*Data to use*.
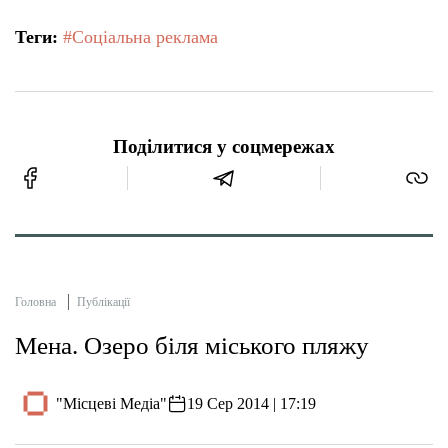
Теги:
#Соціальна реклама
Поділитися у соцмережах
Головна
Публікації
Мена. Озеро біля міського пляжу
"Місцеві Медіа"
19 Сер 2014 | 17:19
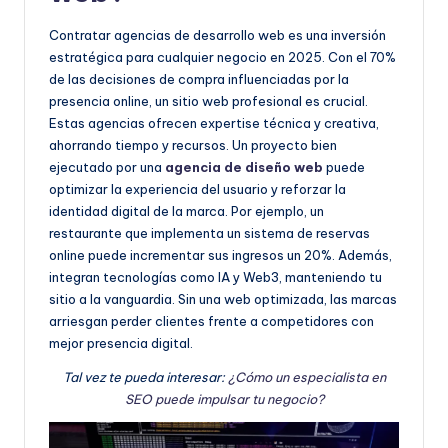
Contratar agencias de desarrollo web es una inversión
estratégica para cualquier negocio en 2025. Con el 70%
de las decisiones de compra influenciadas por la
presencia online, un sitio web profesional es crucial.
Estas agencias ofrecen expertise técnica y creativa,
ahorrando tiempo y recursos. Un proyecto bien
ejecutado por una
agencia de diseño web
puede
optimizar la experiencia del usuario y reforzar la
identidad digital de la marca. Por ejemplo, un
restaurante que implementa un sistema de reservas
online puede incrementar sus ingresos un 20%. Además,
integran tecnologías como IA y Web3, manteniendo tu
sitio a la vanguardia. Sin una web optimizada, las marcas
arriesgan perder clientes frente a competidores con
mejor presencia digital.
Tal vez te pueda interesar:
¿Cómo un especialista en
SEO puede impulsar tu negocio?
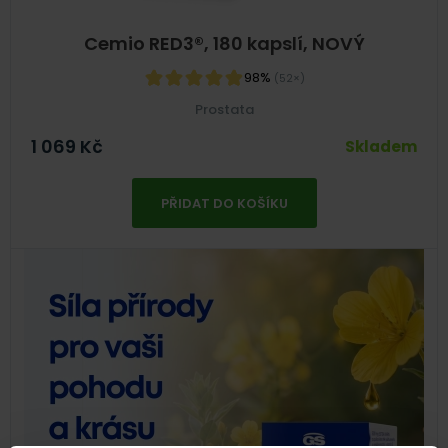
Cemio RED3®, 180 kapslí, NOVÝ
98%
(52×)
Prostata
1 069
Kč
Skladem
PŘIDAT DO KOŠÍKU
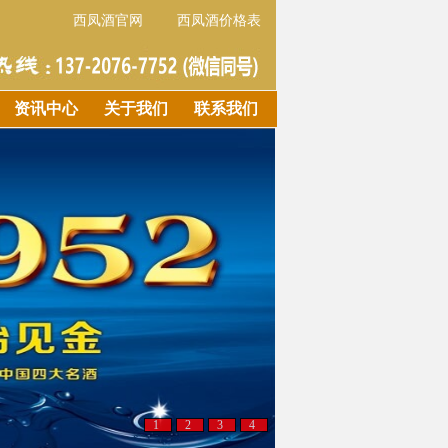
西凤酒官网
西凤酒价格表
资讯中心
关于我们
联系我们
1
2
3
4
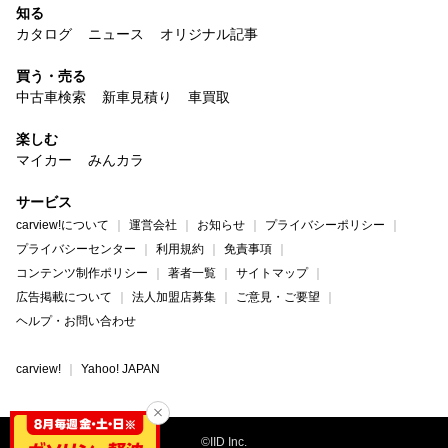
知る
カタログ
ニュース
オリジナル記事
買う・売る
中古車検索
新車見積り
車買取
楽しむ
マイカー
みんカラ
サービス
carview!について
運営会社
お知らせ
プライバシーポリシー
プライバシーセンター
利用規約
免責事項
コンテンツ制作ポリシー
著者一覧
サイトマップ
広告掲載について
法人加盟店募集
ご意見・ご要望
ヘルプ・お問い合わせ
carview!
Yahoo! JAPAN
©IID Inc.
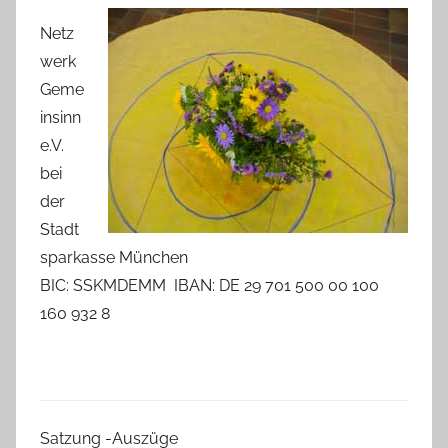
Netz
werk
Geme
insinn
e.V.
bei
der
Stadt
sparkasse München
BIC: SSKMDEMM IBAN: DE 29 701 500 00 100
160 932 8
Satzung -Auszüge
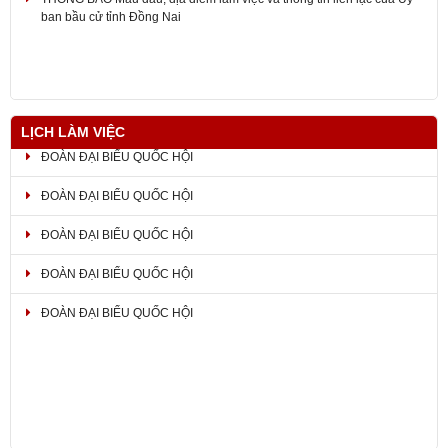
ban bầu cử tỉnh Đồng Nai
LỊCH LÀM VIỆC
ĐOÀN ĐẠI BIỂU QUỐC HỘI
ĐOÀN ĐẠI BIỂU QUỐC HỘI
ĐOÀN ĐẠI BIỂU QUỐC HỘI
ĐOÀN ĐẠI BIỂU QUỐC HỘI
ĐOÀN ĐẠI BIỂU QUỐC HỘI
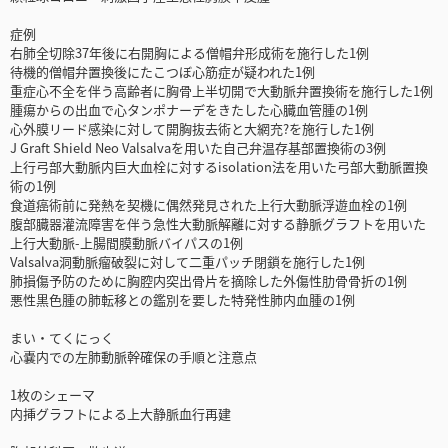
症例
右肺全切除37年後に右開胸による僧帽弁形成術を施行した1例
待機的僧帽弁置換後にたこつぼ心筋症が疑われた1例
重症心不全を伴う高齢者に胸骨上半切開で大動脈弁置換術を施行した1例
腫瘍からの出血で心タンポナーデをきたした心臓血管腫の1例
心外膜リード感染に対して開胸抜去術と大網充?を施行した1例
J Graft Shield Neo Valsalvaを用いた自己弁温存基部置換術の3例
上行弓部大動脈内巨大血栓に対するisolation法を用いた弓部大動脈置換
術の1例
食道癌術前に発熱を契機に偶然発見された上行大動脈浮遊血栓の1例
腹部臓器灌流障害を伴う急性大動脈解離に対する静脈グラフトを用いた
上行大動脈-上腸間膜動脈バイパスの1例
Valsalva洞動脈瘤破裂に対して二重パッチ閉鎖を施行した1例
肺損傷予防のために胸腔内突出骨片を摘除した外傷性肋骨骨折の1例
悪性黒色腫の肺転移との鑑別を要した特発性肺内血腫の1例
まい・てくにっく
心嚢内での左肺動脈幹確保の手順と注意点
1枚のシェーマ
内挿グラフトによる上大静脈血行再建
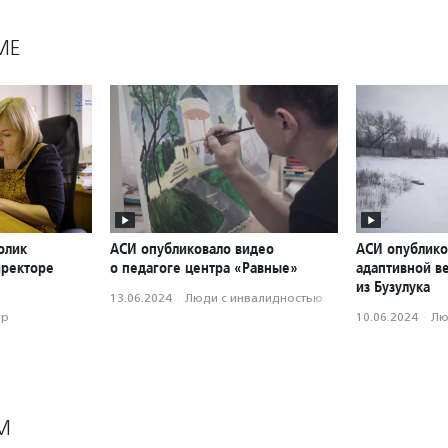
МЕ
олик
АСИ опубликовало видео
АСИ опублико
иректоре
о педагоге центра «Равные»
адаптивной в
из Бузулука
13.06.2024
·
Люди с инвалидностью
ор
10.06.2024
·
Лю
М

*What to do*. An exact reproduction of the data is required, with pictures excluded.

*Problem solution*.
Теги:
#Соціальна реклама
Поділитися у соцмережах
Головна
Публікації
Мена. Озеро біля міського пляжу
"Місцеві Медіа"
19 Сер 2014 | 17:19
Contratar agencias de desarrollo web es una inversión
estratégica para cualquier negocio en 2025. Con el 70%
de las decisiones de compra influenciadas por la
presencia online, un sitio web profesional es crucial.
Estas agencias ofrecen expertise técnica y creativa,
ahorrando tiempo y recursos. Un proyecto bien
ejecutado por una
agencia de diseño web
puede
optimizar la experiencia del usuario y reforzar la
identidad digital de la marca. Por ejemplo, un
restaurante que implementa un sistema de reservas
online puede incrementar sus ingresos un 20%. Además,
integran tecnologías como IA y Web3, manteniendo tu
sitio a la vanguardia. Sin una web optimizada, las marcas
arriesgan perder clientes frente a competidores con
mejor presencia digital.
Tal vez te pueda interesar:
¿Cómo un especialista en
SEO puede impulsar tu negocio?
Cemio RED3®, 180 kapslí, NOVÝ
98%
(52×)
Prostata
1 069
Kč
Skladem
PŘIDAT DO KOŠÍKU
西凤酒官网
西凤酒价格表
资讯中心
关于我们
联系我们
1
2
3
4
知る
カタログ
ニュース
オリジナル記事
買う・売る
中古車検索
新車見積り
車買取
楽しむ
マイカー
みんカラ
サービス
carview!について
運営会社
お知らせ
プライバシーポリシー
プライバシーセンター
利用規約
免責事項
コンテンツ制作ポリシー
著者一覧
サイトマップ
広告掲載について
法人加盟店募集
ご意見・ご要望
ヘルプ・お問い合わせ
carview!
Yahoo! JAPAN
©IID Inc.
Netz
werk
Geme
insinn
e.V.
bei
der
Stadt
sparkasse München
BIC: SSKMDEMM IBAN: DE 29 701 500 00 100
160 932 8
Satzung -Auszüge
ban bầu cử tỉnh Đồng Nai
LỊCH LÀM VIỆC
ĐOÀN ĐẠI BIỂU QUỐC HỘI
ĐOÀN ĐẠI BIỂU QUỐC HỘI
ĐOÀN ĐẠI BIỂU QUỐC HỘI
ĐOÀN ĐẠI BIỂU QUỐC HỘI
ĐOÀN ĐẠI BIỂU QUỐC HỘI
症例
右肺全切除37年後に右開胸による僧帽弁形成術を施行した1例
待機的僧帽弁置換後にたこつぼ心筋症が疑われた1例
重症心不全を伴う高齢者に胸骨上半切開で大動脈弁置換術を施行した1例
腫瘍からの出血で心タンポナーデをきたした心臓血管腫の1例
心外膜リード感染に対して開胸抜去術と大網充?を施行した1例
J Graft Shield Neo Valsalvaを用いた自己弁温存基部置換術の3例
上行弓部大動脈内巨大血栓に対するisolation法を用いた弓部大動脈置換
術の1例
食道癌術前に発熱を契機に偶然発見された上行大動脈浮遊血栓の1例
腹部臓器灌流障害を伴う急性大動脈解離に対する静脈グラフトを用いた
上行大動脈-上腸間膜動脈バイパスの1例
Valsalva洞動脈瘤破裂に対して二重パッチ閉鎖を施行した1例
肺損傷予防のために胸腔内突出骨片を摘除した外傷性肋骨骨折の1例
悪性黒色腫の肺転移との鑑別を要した特発性肺内血腫の1例
まい・てくにっく
心嚢内での左肺動脈幹確保の手順と注意点
1枚のシェーマ
内挿グラフトによる上大静脈血行再建
МЕ
олик
АСИ опубликовало видео
АСИ опублико
иректоре
о педагоге центра «Равные»
адаптивной в
из Бузулука
13.06.2024
·
Люди с инвалидностью
ор
10.06.2024
·
Лю
М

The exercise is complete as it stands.